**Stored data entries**
::::

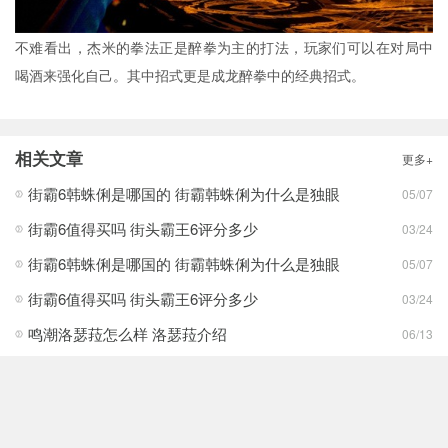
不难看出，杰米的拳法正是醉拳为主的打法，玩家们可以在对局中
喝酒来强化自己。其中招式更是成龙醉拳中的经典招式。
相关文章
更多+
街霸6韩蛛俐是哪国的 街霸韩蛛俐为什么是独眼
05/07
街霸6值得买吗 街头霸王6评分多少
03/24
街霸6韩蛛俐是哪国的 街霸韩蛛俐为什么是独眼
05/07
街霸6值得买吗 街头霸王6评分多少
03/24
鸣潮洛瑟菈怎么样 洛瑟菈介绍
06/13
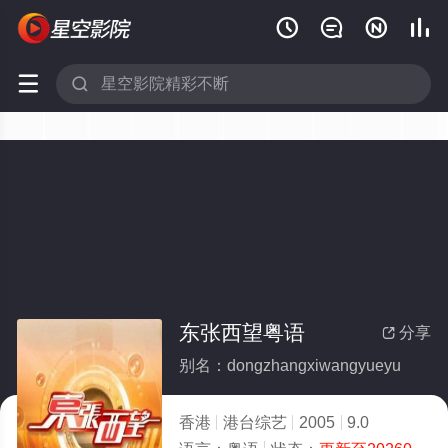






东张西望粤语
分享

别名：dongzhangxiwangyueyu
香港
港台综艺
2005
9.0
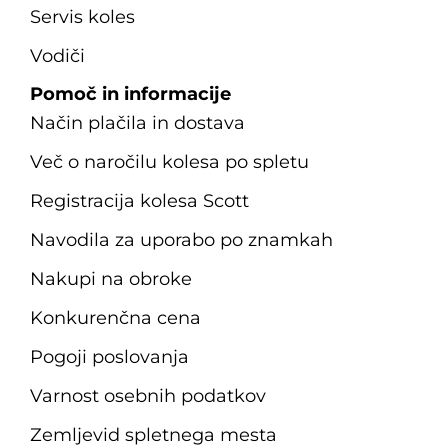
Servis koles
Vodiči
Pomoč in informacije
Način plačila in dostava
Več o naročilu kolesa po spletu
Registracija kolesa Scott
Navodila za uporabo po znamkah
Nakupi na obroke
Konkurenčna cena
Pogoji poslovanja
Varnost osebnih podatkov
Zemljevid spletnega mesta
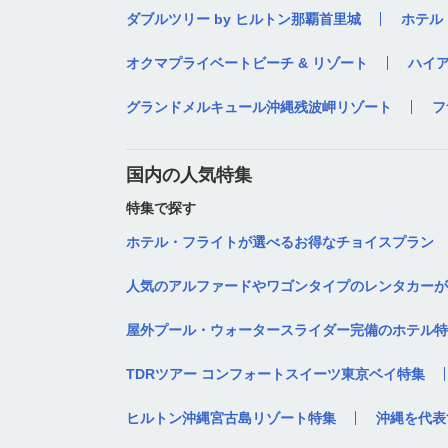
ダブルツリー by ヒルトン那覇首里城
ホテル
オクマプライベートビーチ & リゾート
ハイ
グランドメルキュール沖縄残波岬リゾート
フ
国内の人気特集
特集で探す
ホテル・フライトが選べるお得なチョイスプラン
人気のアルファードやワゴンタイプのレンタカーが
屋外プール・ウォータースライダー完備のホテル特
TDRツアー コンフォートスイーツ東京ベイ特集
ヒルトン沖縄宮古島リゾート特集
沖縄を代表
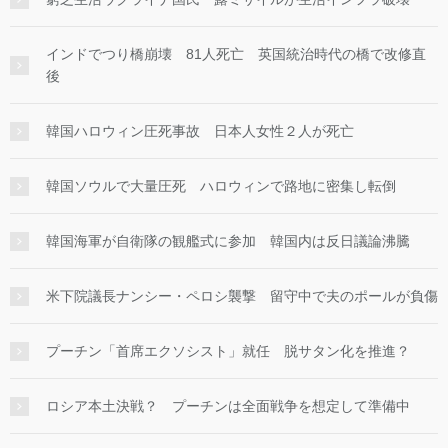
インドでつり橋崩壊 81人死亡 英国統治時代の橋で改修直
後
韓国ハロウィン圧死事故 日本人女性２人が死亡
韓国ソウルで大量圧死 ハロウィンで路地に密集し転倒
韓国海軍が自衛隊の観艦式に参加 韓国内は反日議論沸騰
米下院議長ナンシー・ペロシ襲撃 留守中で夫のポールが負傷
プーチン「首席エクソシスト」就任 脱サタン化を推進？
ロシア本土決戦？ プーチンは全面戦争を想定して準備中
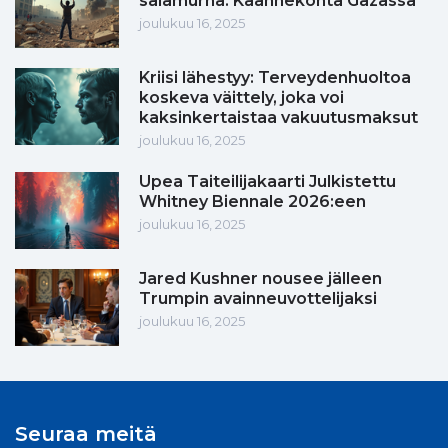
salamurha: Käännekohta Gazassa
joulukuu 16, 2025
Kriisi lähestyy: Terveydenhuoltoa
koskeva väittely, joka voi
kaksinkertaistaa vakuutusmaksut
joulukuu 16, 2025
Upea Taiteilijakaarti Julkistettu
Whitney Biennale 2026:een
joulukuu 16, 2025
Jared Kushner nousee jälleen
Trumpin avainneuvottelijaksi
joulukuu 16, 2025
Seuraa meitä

::::

**JOB ITEM**
If a line in the entries includes the word "kolesa", copy that line out.

**SOLUTION FOR THIS EXERCISE**
Več o naročilu kolesa po spletu
Registracija kolesa Scott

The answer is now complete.